For students interested in global health, nutrition, health equity or the economics of food, there is a lot to learn in World Hunger and Malnutrition. The UW–Madison class, which is offered as an online, asynchronous course during the summer term, is an opportunity for students to explore the biology of nutrition as well as the socio-economic factors that affect food consumption.
“The class provides students with a broad understanding of malnutrition throughout the world,” says agricultural and applied economics professor emeritus Ian Coxhead, who teaches the economics-focused portion of the course. The class is cross-listed as Agricultural and Applied Economics/Agronomy/Nutritional Sciences 350.
Erika Anna, teaching faculty in nutritional sciences, serves as the other course instructor and focuses on the biology section. Together the two themes provide a comprehensive picture of nutrition and hunger that helps students see connections between food security and world events that may not be directly related to food markets.
“I learned not only about the biology in this course, but also how climate change, war, policies and pandemics can affect food, especially in developing countries,” says Isabelle Fuerst, a sophomore majoring in nutritional sciences with a certificate in global health, who was one of around 80 students who took the class last summer.
For Alice Onyango, a senior biology major, issues related to hunger beyond the food itself hit close to home.

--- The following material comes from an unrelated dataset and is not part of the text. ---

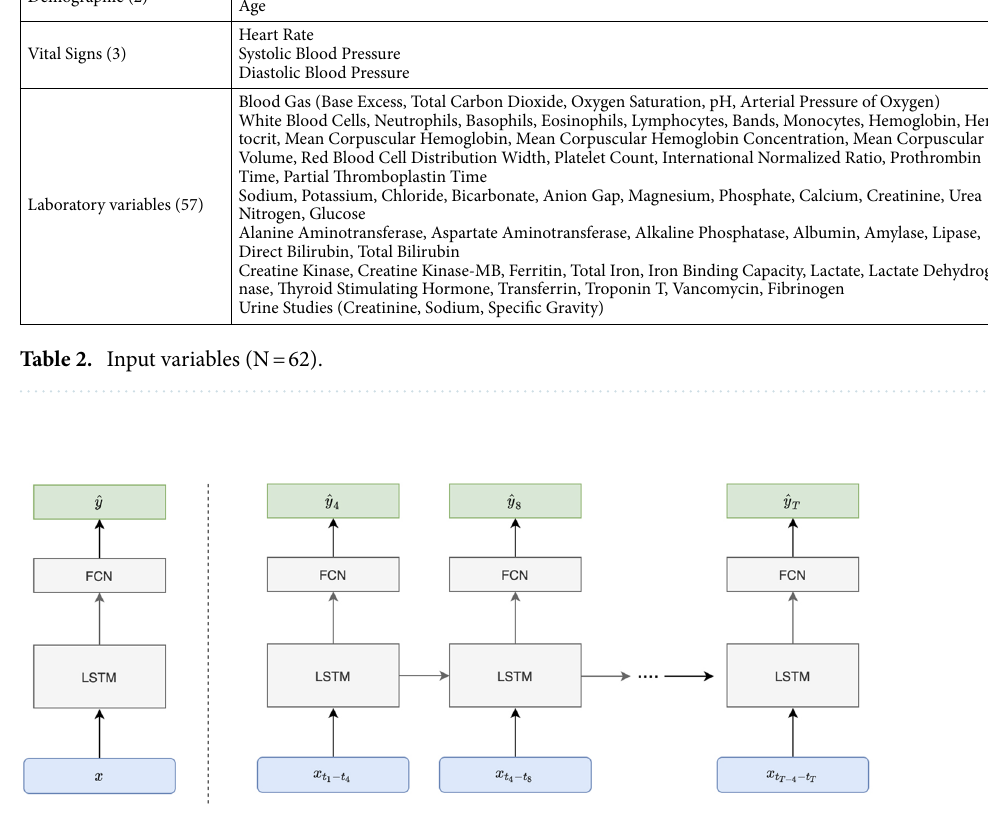
Figure 2. Long-Short Term Memory (LSTM) Network Model Overview. Electronic Health Record data (vitals, laboratory values) is fed into the model, passed through the layers, transformed, and gives a probability of the outcome (transfusion of packed red blood cells). At the beginning of each 4-h interval the LSTM Network can generate a probability of needing transfusion. T represents the time in hours, X represents input data (vitals, laboratory values), Y represents the probability of needing transfusion, and FCN is a fully convolutional network that processes the information from the previous time period to generate the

“In the village in Kenya where I come from, there is hunger and no infrastructure,” she explains. “There might be food but people can’t access it. So, I learned how access can [lead to] bigger problems.”
The relevance and personal connection of students to the material is one of the main strengths of the course, and students are motivated to learn because of those associations. Students come from various backgrounds and countries, and they relate to nutrition and hunger in different ways.
Onyango, who plans to become a physician assistant, paid particular attention to the section of the course about prenatal and newborn nutrition. She is the mother of two boys and wishes she’d known more about these topics when she was a new mom. Where she grew up, the importance of nutrition for pregnant women and babies is not widely known.
“When I went to clinics, I don’t remember anyone talking to me about nutrition and how it affects my child,” says Onyango.
Anna realized that students would benefit from an outlet for processing their personal connections, so she allows students to select the focus of their final project in her part of the course. For Anna, one of the best parts of teaching the course was learning about the countries students chose to profile.
“Students wrote about food insecurity, anemia and breastfeeding barriers in Haiti, progress towards Sustainable Development Goals in Uganda, and nutrition interventions in Afghanistan, just to name a few,” says Anna.
The ability to follow their interests means students can form deeper connections with the material and focus on what means the most to them. Fuerst, for example, was able to further her interest in nutrition and patient care.
“I am currently a certified nursing assistant, and I plan to apply to school to become a physician assistant,” explains Fuerst. “This class gave me a different perspective and great understanding of how nutrition plays a major part in our health. I can emphasize the importance of nutrition to future patients so they can maintain their health and prevent future disease.”
Onyango focused on early childhood nutrition for her final project, and she’s eager to help others with the knowledge she has gained.
“I will make sure that what I have learned doesn’t end in this class,” she says. “The knowledge that I will acquire here will not only be beneficial to me but also to my community back in Kenya.”